Your objective: Copy every line that holds the string "pixels" from the data below.

***** Dataset excerpts *****

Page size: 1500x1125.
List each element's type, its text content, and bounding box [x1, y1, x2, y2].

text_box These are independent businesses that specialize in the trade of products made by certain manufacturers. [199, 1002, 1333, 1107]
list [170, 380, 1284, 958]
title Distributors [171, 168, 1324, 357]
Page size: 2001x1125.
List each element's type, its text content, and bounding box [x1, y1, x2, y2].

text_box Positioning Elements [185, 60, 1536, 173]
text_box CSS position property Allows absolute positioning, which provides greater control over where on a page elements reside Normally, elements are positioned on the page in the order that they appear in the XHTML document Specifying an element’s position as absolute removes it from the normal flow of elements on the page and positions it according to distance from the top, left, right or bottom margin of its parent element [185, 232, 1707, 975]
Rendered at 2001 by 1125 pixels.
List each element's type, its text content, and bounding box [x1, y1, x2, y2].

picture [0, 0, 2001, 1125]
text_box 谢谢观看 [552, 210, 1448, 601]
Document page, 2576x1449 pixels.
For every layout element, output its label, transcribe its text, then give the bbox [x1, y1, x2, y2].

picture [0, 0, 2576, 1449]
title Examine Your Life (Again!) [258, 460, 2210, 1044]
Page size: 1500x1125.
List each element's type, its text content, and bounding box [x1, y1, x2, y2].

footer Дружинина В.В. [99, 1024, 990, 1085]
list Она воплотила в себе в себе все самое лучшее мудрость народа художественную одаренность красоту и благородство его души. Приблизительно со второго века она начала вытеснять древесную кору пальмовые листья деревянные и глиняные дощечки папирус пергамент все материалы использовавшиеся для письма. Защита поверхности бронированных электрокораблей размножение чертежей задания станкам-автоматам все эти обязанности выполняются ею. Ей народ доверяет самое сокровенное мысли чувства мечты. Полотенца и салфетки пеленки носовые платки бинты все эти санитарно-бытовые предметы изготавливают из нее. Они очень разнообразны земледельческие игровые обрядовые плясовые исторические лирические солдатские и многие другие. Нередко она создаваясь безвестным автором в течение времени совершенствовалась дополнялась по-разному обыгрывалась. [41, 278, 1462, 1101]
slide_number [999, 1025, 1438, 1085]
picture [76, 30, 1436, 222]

*****

Written solution:
Rendered at 2001 by 1125 pixels.
Document page, 2576x1449 pixels.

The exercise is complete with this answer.